Um diese Geschichte verständlich zu erzählen, muss ich weiter in die Vergangenheit abschweifen. Alles hat damit zu tun, dass Deutschland den Zweiten Weltkrieg verloren hatte und von den Siegermächten besetzt und aufgeteilt worden war. Die Amerikaner, Engländer und Franzosen besetzten Westdeutschland, Ostdeutschland wurde von den Russen vereinnahmt und sonderte sich vom übrigen Deutschland ab. Diese sogenannte Ostzone wurde zur Deutschen Demokratischen Republik, kurz und knapp zur DDR. Der Kalte Krieg begann. Berlin, noch bis 1945 die Hauptstadt des Deutschen Reiches, wurde in vier Teile gerissen. Die Entwicklungen der westlichen und der sowjetischen Besatzungszone drifteten himmelweit auseinander. Im verwöhnten Westen gab es seit 1948 die Deutsche Mark, die sehr viel mehr wert war als unsere Ostmark. Zehn Jahre vor meiner Geburt, am 7. Oktober 1945, ließ die Sowjetunion die ersten Grenzanlagen in den Waldgebieten von Ost-Berlin durch Holzpfeiler und Schlagbäume mit weiß-gelber Markierung errichten. Diese Zeit war für die Bevölkerung und auch für meine Eltern ruhelos und zermürbend. Keiner wusste so genau, wie es weitergehen sollte. Gerüchte, dass Menschen einfach so verschwanden, durchzogen das Land. Hinter vorgehaltener Hand wurde gemunkelt, dass sie über die grüne Grenze getürmt seien.
Wir Kinder gingen völlig unberührt von den Sorgen der Erwachsenen durch diese Zeit und merkten von alledem nichts. Teddy Brummi war damals mein ständiger Begleiter. Ich war wissbegierig und dauernd mit meiner Freundin Elke unterwegs. Immer wenn Elke eine ihrer blonden Haarsträhnen zwischen Daumen und Zeigefinger rollte, wusste ich, sie hatte eine Idee, die interessant werden könnte. Manchmal plagte uns doch die Langeweile, dann fragten wir Mutter um Rat. Bei solchen Gelegenheiten strahlte ihr rundes, fröhliches Gesicht. Sie lächelte verschmitzt und sagte, dass wir die weißen Blumen, die unten am Wegesrand wuchsen, pflücken könnten. Anschließend halfen wir ihr, die Köpfe der Blumen abzuzupfen, legten Zeitungspapier auf die sonnige Fensterbank in der Küche und verteilten darauf die Blüten zum Trocknen. Erst nachdem die kleinen Blüten trocken waren, konnte Mutter für uns daraus Kamillentee kochen. Wenn Pferde an unserem Haus vorübertrappten, schickte sie uns mit Eimer und Schaufel los. Wir beobachteten genau, wo die Pferde ihren Schweif hoben und die Pferdeäpfel aufs Straßenpflaster plumpsten, die wir dann schnell auffegten.
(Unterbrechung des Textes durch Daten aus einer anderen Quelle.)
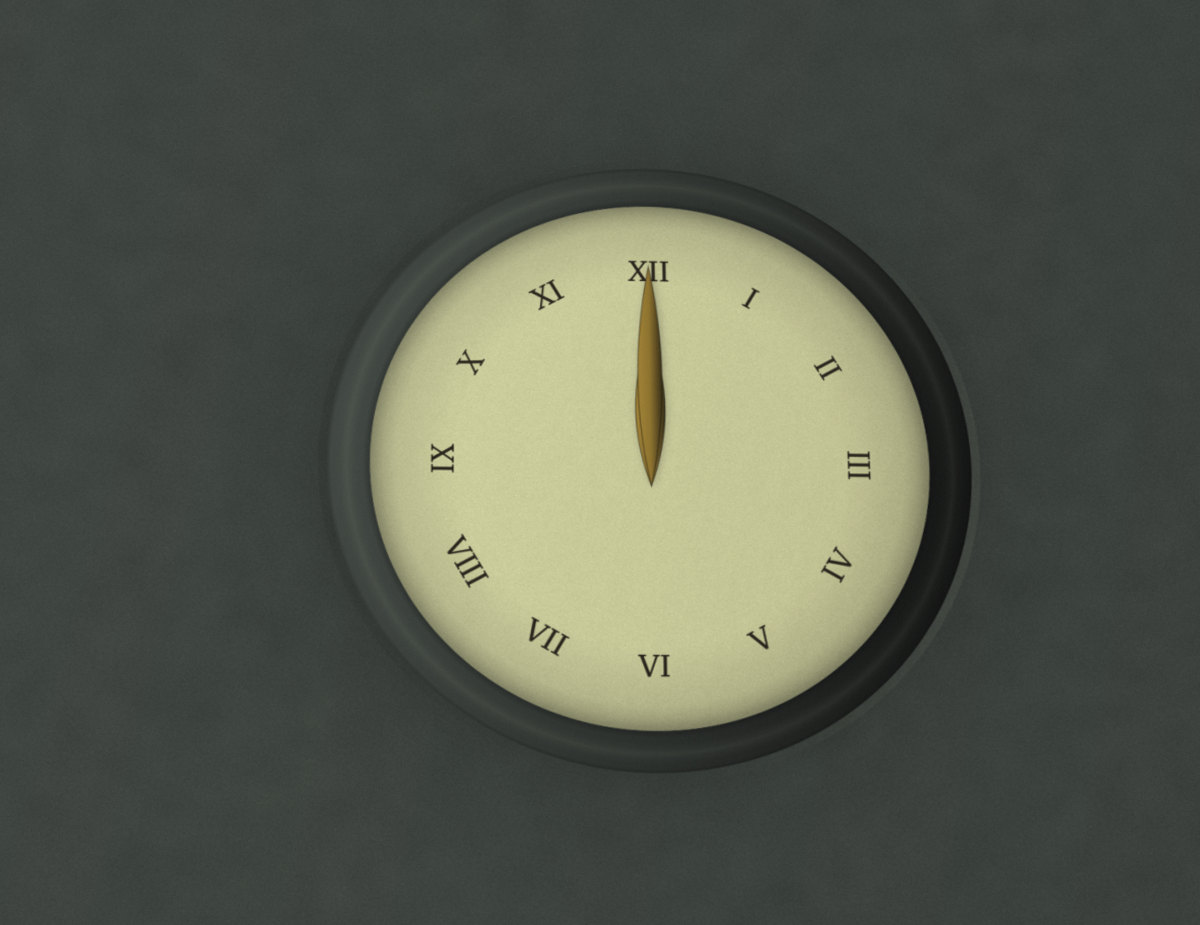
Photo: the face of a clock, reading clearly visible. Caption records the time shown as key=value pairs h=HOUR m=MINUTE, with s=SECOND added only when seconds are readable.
h=12 m=0
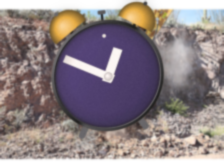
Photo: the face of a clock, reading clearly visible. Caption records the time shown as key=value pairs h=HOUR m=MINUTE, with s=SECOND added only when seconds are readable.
h=12 m=50
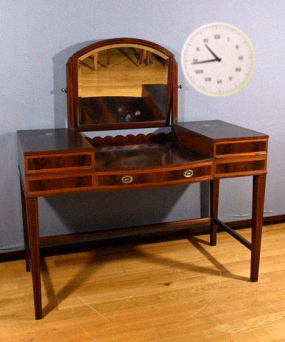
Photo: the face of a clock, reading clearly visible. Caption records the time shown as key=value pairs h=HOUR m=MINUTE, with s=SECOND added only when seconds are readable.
h=10 m=44
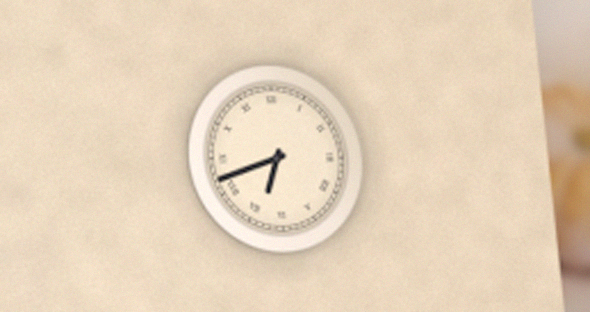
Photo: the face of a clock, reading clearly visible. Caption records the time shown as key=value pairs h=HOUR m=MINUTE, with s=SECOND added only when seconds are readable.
h=6 m=42
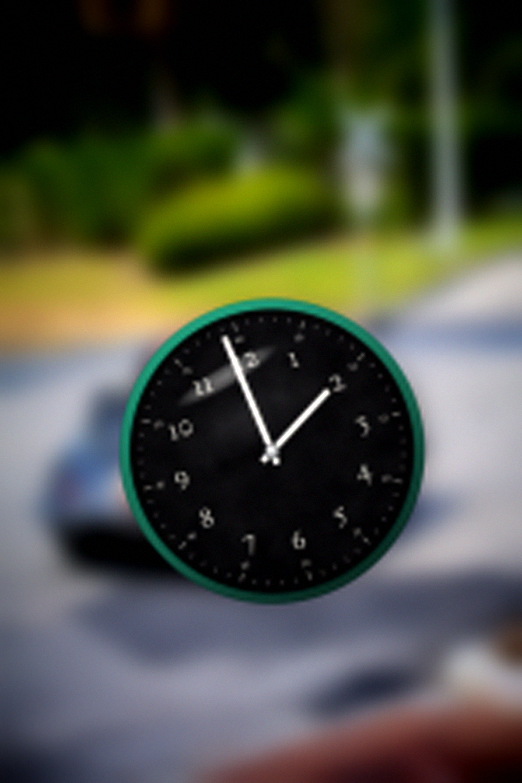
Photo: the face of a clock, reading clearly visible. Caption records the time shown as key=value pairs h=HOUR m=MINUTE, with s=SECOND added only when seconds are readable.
h=1 m=59
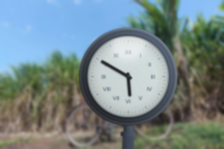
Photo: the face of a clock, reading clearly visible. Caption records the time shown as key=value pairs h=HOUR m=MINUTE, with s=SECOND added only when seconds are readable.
h=5 m=50
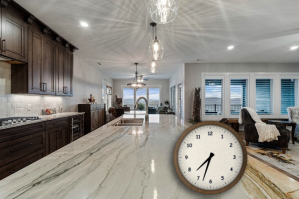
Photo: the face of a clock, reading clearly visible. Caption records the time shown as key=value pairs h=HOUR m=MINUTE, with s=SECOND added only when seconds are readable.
h=7 m=33
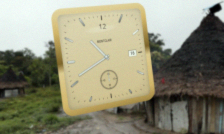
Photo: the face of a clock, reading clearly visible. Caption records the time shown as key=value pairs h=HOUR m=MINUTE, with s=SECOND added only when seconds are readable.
h=10 m=41
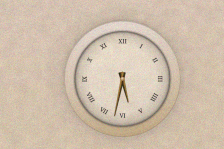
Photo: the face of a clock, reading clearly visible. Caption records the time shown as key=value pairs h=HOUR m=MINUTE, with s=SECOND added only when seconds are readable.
h=5 m=32
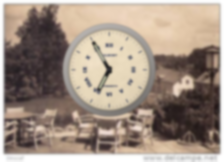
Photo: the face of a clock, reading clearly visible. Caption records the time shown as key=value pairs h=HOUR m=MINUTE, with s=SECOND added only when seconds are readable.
h=6 m=55
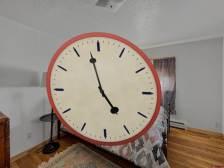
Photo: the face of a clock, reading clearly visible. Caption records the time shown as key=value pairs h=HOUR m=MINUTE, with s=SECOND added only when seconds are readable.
h=4 m=58
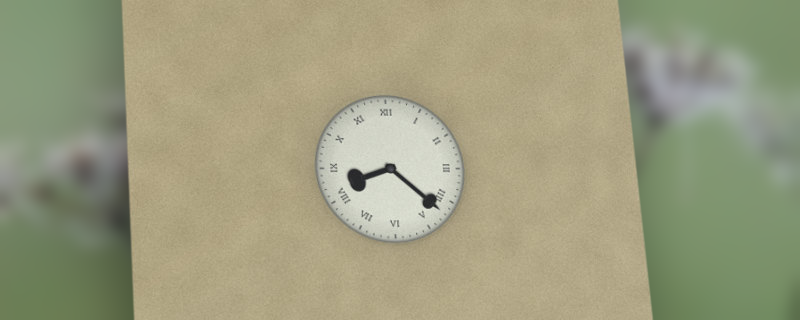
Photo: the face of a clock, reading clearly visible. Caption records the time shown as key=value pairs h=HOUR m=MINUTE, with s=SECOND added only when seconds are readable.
h=8 m=22
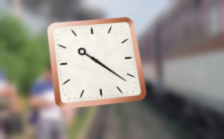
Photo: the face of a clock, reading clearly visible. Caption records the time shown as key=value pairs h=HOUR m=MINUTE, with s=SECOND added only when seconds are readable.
h=10 m=22
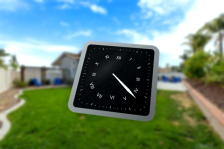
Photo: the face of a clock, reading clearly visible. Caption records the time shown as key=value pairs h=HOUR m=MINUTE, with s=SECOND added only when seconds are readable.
h=4 m=22
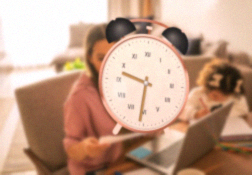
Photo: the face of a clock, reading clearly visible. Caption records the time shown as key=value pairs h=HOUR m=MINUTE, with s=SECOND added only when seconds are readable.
h=9 m=31
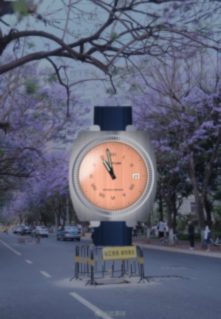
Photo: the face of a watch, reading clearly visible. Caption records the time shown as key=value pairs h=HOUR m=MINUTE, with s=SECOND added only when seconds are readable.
h=10 m=58
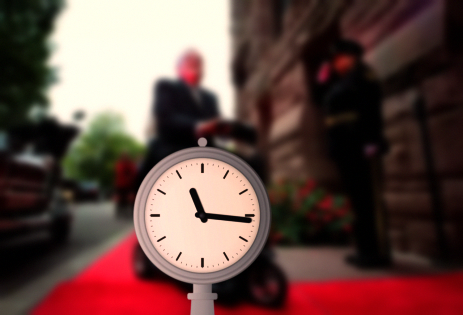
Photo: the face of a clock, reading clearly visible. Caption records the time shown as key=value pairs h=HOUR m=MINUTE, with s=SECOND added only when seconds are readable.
h=11 m=16
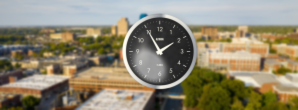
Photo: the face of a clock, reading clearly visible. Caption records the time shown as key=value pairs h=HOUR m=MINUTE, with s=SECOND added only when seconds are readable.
h=1 m=55
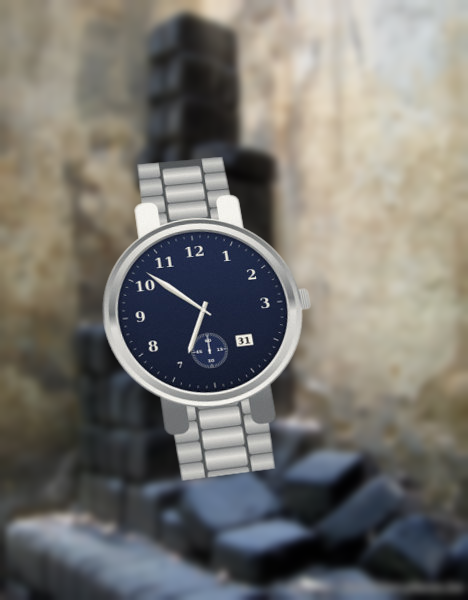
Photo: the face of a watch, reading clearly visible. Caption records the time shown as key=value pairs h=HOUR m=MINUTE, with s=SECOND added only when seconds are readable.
h=6 m=52
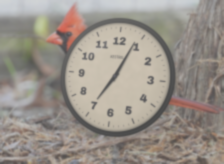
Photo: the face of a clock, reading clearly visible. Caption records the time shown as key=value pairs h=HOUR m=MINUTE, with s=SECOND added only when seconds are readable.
h=7 m=4
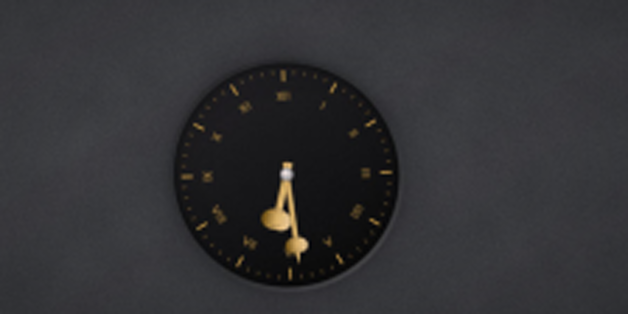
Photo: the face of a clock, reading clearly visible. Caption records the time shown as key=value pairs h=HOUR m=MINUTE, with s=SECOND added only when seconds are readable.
h=6 m=29
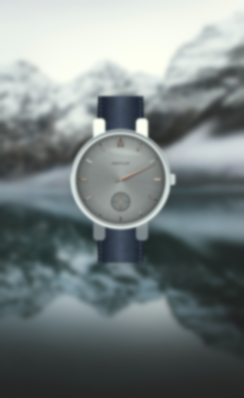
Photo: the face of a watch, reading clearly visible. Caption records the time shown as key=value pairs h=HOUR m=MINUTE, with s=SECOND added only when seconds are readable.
h=2 m=11
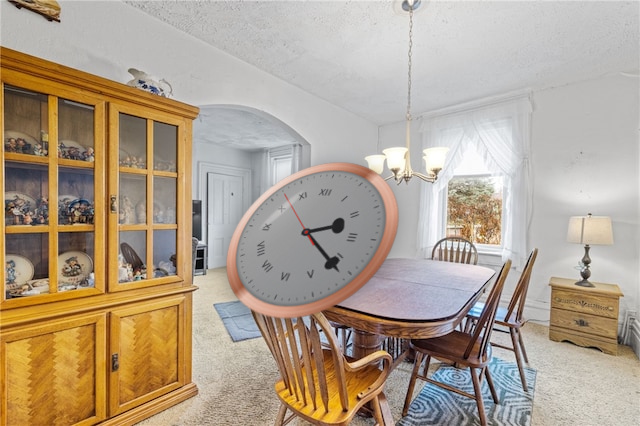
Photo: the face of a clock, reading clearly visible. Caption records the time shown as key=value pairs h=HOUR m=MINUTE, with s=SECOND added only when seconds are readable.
h=2 m=20 s=52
Abends freute sich Vater, denn er brauchte die Riesenknödel als Dünger für unseren kleinen Garten.
Bevor er das Land bepflanzte, hatte er es wochenlang von Unrat, Schutt und Asche befreit. So manchen Sack gut riechender Walderde schleppte er mit seinem dreirädrigen Karren nach Feierabend dorthin und entwickelte sich zu einem begeisterten Pflanzensammler. Auch am Wegesrand stöberte er Wildblumen, Gräser und sogenannte Unkräuter auf. Er gab uns zu verstehen, dass auf Schutt und Asche nichts gedeihen konnte. Man musste die Sache an der Wurzel anpacken, um etwas zu verändern. Paps sagte oft: „Die Blumen sollen noch kräftiger blühen und ihre Düfte in alle Himmelsrichtungen verströmen." Er hatte Freude daran, aus scheinbar nichts etwas Wunderschönes zu machen. Und er erschuf mit seinen Händen unser winziges Paradies, das zwischen zwei alten Hausmauern auf dem Weg zur stillgelegten Zuckerfabrik lag.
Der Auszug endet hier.